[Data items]
----------
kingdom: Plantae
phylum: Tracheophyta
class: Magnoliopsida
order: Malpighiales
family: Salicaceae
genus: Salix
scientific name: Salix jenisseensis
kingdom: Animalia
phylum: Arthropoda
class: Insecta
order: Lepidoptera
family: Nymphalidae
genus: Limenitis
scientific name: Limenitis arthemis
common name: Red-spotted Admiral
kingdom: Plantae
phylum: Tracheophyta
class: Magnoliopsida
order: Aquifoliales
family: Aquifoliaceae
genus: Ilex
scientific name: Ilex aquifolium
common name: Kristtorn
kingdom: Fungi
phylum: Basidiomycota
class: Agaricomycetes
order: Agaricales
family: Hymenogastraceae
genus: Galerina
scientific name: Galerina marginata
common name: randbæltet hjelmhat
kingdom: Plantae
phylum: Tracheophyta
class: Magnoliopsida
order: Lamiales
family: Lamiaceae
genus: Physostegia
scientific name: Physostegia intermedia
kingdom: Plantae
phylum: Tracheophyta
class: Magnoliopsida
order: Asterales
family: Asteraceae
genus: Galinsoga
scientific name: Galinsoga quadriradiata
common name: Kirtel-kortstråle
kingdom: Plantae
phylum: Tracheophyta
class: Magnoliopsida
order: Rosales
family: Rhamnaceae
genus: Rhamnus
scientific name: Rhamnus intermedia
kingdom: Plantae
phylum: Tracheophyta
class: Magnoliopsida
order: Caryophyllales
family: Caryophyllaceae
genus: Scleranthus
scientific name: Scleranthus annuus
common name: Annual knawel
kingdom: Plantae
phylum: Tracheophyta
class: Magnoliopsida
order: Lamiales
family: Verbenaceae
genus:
----------
GOAL: Pull out each line of the data above that contains the string "family". Letter case must match.

TASK RESPONSE:
family: Salicaceae
family: Nymphalidae
family: Aquifoliaceae
family: Hymenogastraceae
family: Lamiaceae
family: Asteraceae
family: Rhamnaceae
family: Caryophyllaceae
family: Verbenaceae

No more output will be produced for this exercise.